Kamis, 23 Desember 2010

Wajahmu Kepolisian?

     Mari mulai tulisan ini dengan cerita pendek Saya tentang pengalaman dengan institusi kepolisian. Hari itu sekitar bulan Juni 2010, penulis tengah melakukan perjalanan mengendarai sepeda motor di kota Purwokerto melalui jalan HR.Bunyamin terus melaju ke selatan hingga tiba di persimpangan (trafic light) Kebon Dalem, begitu warga kota akrab menyapanya. Selang beberapa detik, lampu hijau menyala penulis pun bergegas memacu sepeda motor berlajalan lurus ke arah Kebon Dalem, tanpa memerhatikan situasi sekitar. Tidak berapa lama setelah masuk ke ruas jalan sekitar Kebon Dalem, Penulis dihadang oleh seorang Polisi. Polisi tersebut bertanya, “apa anda tahu pelanggaran yang anda lakukan?”. dengan yakin Saya katakan “tidak tahu Pak”. “Anda melanngar, ini kan ferboden!”, dengan nada keras Polisi itu menyadarkan bahwa ini memang jalan yang terlarang untuk dilalui. Sebagai warga pendatang yang belum genap 6 bulan tinggal di Kota tersebut, Penulis merasa wajar untuk tidak mengetahuinya dan bersedia menerima sanksi. Proses pemberian sanksi pun terjadi dengan pmberian surat tilang lengkap dengan jadwal persidangan yang akan digelar. Mengejutkan, pada saat penulis mencoba untuk ingkar dengan menolak untuk masuk dalam proses persidangan, oknum Polisi tersebut menawarkan sejumlah daftar harga layaknya menu restoran dengan spesifikasi pelanggaran dengan jumlah uang yang harus dibayarkan jika seseorang menolak masuk dalam proses persidangan. Singkatnya, Penulis harus membayar Rp 120.000 jika ingin proses ini yang dipilih. Penulis pun memberikan sejumlah Rp 120.000 dan perkara selesai. Penulis dapat kembali melanjutkan perjalanan.

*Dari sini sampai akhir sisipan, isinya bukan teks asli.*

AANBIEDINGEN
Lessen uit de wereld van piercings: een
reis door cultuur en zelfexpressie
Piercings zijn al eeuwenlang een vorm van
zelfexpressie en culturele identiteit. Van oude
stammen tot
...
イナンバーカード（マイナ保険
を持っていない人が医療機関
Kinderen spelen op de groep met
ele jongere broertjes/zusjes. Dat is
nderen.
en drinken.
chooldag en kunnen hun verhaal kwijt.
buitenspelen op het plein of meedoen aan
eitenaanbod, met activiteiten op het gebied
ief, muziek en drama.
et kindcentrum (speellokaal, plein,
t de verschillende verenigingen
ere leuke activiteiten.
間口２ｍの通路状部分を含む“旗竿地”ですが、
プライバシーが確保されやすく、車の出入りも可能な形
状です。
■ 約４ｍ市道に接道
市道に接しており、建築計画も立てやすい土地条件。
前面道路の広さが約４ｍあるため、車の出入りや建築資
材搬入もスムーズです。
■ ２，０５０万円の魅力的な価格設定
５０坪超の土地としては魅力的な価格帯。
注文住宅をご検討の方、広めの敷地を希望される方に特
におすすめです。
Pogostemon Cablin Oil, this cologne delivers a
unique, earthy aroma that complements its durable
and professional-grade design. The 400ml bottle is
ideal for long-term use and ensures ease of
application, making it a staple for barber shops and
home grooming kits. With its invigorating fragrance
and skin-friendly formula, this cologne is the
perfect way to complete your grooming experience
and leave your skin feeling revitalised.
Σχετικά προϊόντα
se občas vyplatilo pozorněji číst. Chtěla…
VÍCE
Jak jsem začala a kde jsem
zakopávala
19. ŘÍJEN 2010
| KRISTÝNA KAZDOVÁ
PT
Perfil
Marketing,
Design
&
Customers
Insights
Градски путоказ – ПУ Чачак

            Ironi. Setengah abad lebih Kepolisian RI berdiri dan masalah semacam ini belum juga mendapatkan jawaban. Reformasi administrasi di tubuh Kepolisian bukan hal baru rasanya di kalangan elit dan di telinga kaum akademisi, namun apa yang sesungguhnya dilakukan dalam program reformasi Kepolisian?, pertanyaan ini mungkin terjawab jika salah satu ukurannya adalah administrasi di jalan umum. Pengalaman penulis telah menunjukkan bahwa administrasi atas sistem tidak bisa berjalan sebagaimana mestinya. Patut pula diakui, bahwa dalam cerita tadi terdapat upaya penulis untuk ingkar, akan tetapi manakala seorang polisi sebagai bagian dari sistem melaksanakan fungsinya dengan baik, tentu 120.000 bagi penulis dan 120.000 bagiyang lain tidak akan terjadi.
            Berbicara reformasi Kepolisian, penggunaan sistem informasi berbasis Information Tecnology mungkin suatu hal yang tidak bisa ditawar-tawar lagi. Akan berbeda tentunya, manakala kasus yang dialami penulis tadi langsung diinput melalui proses teknologi dan masuk langsung ke daftar sidang di Pengadilan Negeri setempat. Tentunya kemungkinan terjadi penyimpangan semacam itu akan makin dapat ditekan.